Tasks to perform:
a. Copy the incident response graphs text from "When something breaks" up to and including "a single traversal.", changing "production" to "a live environment" wherever it occurs.
b. Answer these questions about the incident response graphs text:
(i) Which label stands for a remediation step taken to resolve the incident?
(ii) What status does the code assign to a newly declared incident?
(iii) What relationship type connects the alert to the incident?
c. In the incident response graphs text, rewrite the paragraph beginning "When an alert fires" as a short list that keeps its main facts.

::: Reading passage :::

Incident Response Graphs

When something breaks in production, you need to answer four questions quickly:

What is failing? — which services and components are affected
Why? — the root cause and the causal chain to the symptom
Who is affected? — impacted customers or downstream systems
What happened during the response? — the investigation and resolution timeline

A flat alert table can answer the first question. It cannot answer the rest. A graph can answer all four from a single traversal.

Graph shape

Label	What it represents
`ALERT`	A threshold breach or anomaly detection signal
`INCIDENT`	The declared incident record — owns status, severity, timestamps
`SERVICE`	A component in your infrastructure or application graph
`INCIDENT_EVENT`	An ordered entry in the investigation timeline
`ACTION`	A remediation step taken to resolve the incident
`CUSTOMER`	An end-user or tenant affected by the incident

Step 1: Declare an incident from an alert

When an alert fires, create an INCIDENT record and link it to the alert and all known affected services in a single transaction.

Python
TypeScript
shell

import os
from datetime import datetime, timezone
from rushdb import RushDB

db = RushDB(os.environ["RUSHDB_API_KEY"], base_url="https://api.rushdb.com/api/v1")


def declare_incident(
    alert_id: str,
    affected_service_ids: list[str],
    severity: str,
    summary: str,
    owner_id: str
):
    tx = db.transactions.begin()
    try:
        incident = db.records.create("INCIDENT", {
            "summary": summary,
            "severity": severity,
            "status": "active",
            "ownerId": owner_id,
            "declaredAt": datetime.now(timezone.utc).isoformat(),
            "resolvedAt": None,
            "rootCauseId": None
        }, transaction=tx)

        db.records.attach(alert_id, incident.id, {"type": "TRIGGERED", "direction": "out"}, transaction=tx)

        for service_id in affected_service_ids:
            db.records.attach(incident.id, service_id, {"type": "AFFECTS", "direction": "out"}, transaction=tx)

        open_event = db.records.create("INCIDENT_EVENT", {
            "type": "declared",
            "note": f"Incident declared. Severity: {severity}. Owner: {owner_id}",
            "actorId": owner_id,
            "occurredAt": datetime.now(timezone.utc).isoformat()
        }, transaction=tx)
        db.records.attach(incident.id, open_event.id, {"type": "HAS_EVENT", "direction": "out"}, transaction=tx)

        db.transactions.commit(tx)
        print(f"Incident {incident.id} declared ({severity})")
        return incident
    except Exception:
        db.transactions.rollback(tx)
        raise


incident = declare_incident(
    alert_id="alert-9f3a",
    affected_service_ids=["svc-api-gateway", "svc-checkout"],
    severity="P1",
    summary="Checkout service returning 503s — payment flow unavailable",
    owner_id="oncall-eng-007"
)

import RushDB from '@rushdb/javascript-sdk'

const db = new RushDB(process.env.RUSHDB_API_KEY!)

::: Listed entries :::

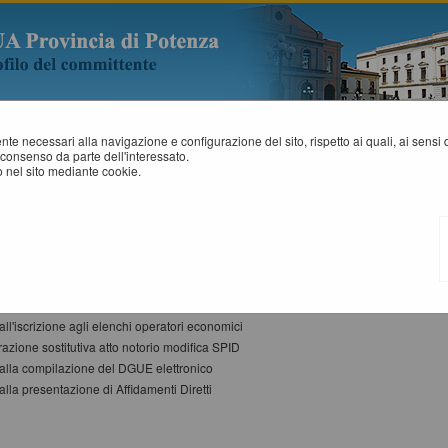
mente necessari alla navigazione e configurazione del sito, rispetto ai quali, ai sens
consenso da parte dell'interessato.
 nel sito mediante cookie.
STRUZIONI E MANUALI
ito si riportano i manuali di supporto per operare con la piattaforma telematica dell
menti
lla registrazione al portale
alla presentazione di un offerta telematica
ll'iscrizione agli elenchi operatori economici
razione sostitutiva atto notorio modifica SPID
alla compilazione del DGUE elettronico
alla presentazione di Affidamenti Diretti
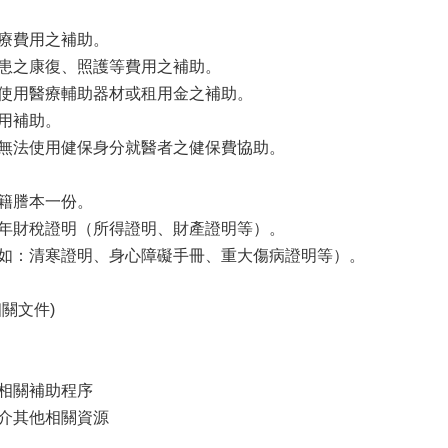
醫療費用之補助。
病患之康復、照護等費用之補助。
要使用醫療輔助器材或租用金之補助。
費用補助。
致無法使用健保身分就醫者之健保費協助。
戶籍謄本一份。
一年財稅證明（所得證明、財產證明等）。
（如：清寒證明、身心障礙手冊、重大傷病證明等）。
相關文件)
理相關補助程序
轉介其他相關資源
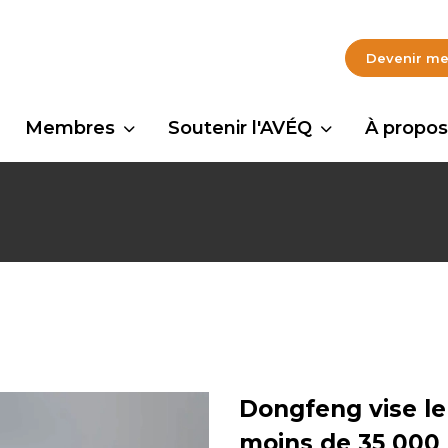
Devenir m
Membres
Soutenir l'AVÉQ
À propos
Dongfeng vise l
moins de 35 000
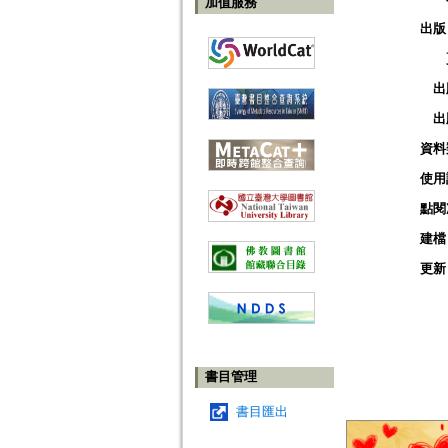
加值服務
出版
出
出
資料
使用
點閱
建檔
更新
書目管理
書目匯出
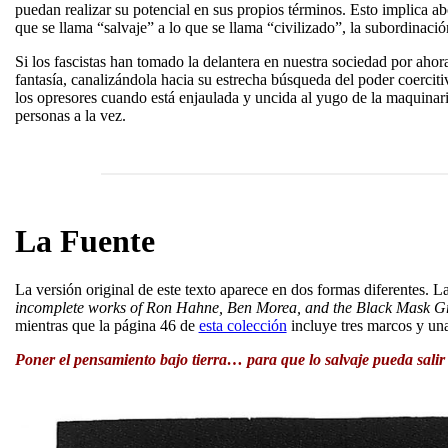
puedan realizar su potencial en sus propios términos. Esto implica abo
que se llama “salvaje” a lo que se llama “civilizado”, la subordinació
Si los fascistas han tomado la delantera en nuestra sociedad por ahor
fantasía, canalizándola hacia su estrecha búsqueda del poder coercitivo
los opresores cuando está enjaulada y uncida al yugo de la maquinaria 
personas a la vez.
La Fuente
La versión original de este texto aparece en dos formas diferentes. 
incomplete works of Ron Hahne, Ben Morea, and the Black Mask G
mientras que la página 46 de
esta colección
incluye tres marcos y una
Poner el pensamiento bajo tierra… para que lo salvaje pueda salir a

:::

Answers to the tasks:
a.
When something breaks in a live environment, you need to answer four questions quickly:

What is failing? — which services and components are affected
Why? — the root cause and the causal chain to the symptom
Who is affected? — impacted customers or downstream systems
What happened during the response? — the investigation and resolution timeline

A flat alert table can answer the first question. It cannot answer the rest. A graph can answer all four from a single traversal.

b.
(i) `ACTION`
(ii) "active"
(iii) TRIGGERED

c.
- Trigger: an alert fires.
- Create an INCIDENT record.
- Link it to the alert and to all known affected services.
- Do all of this in a single transaction.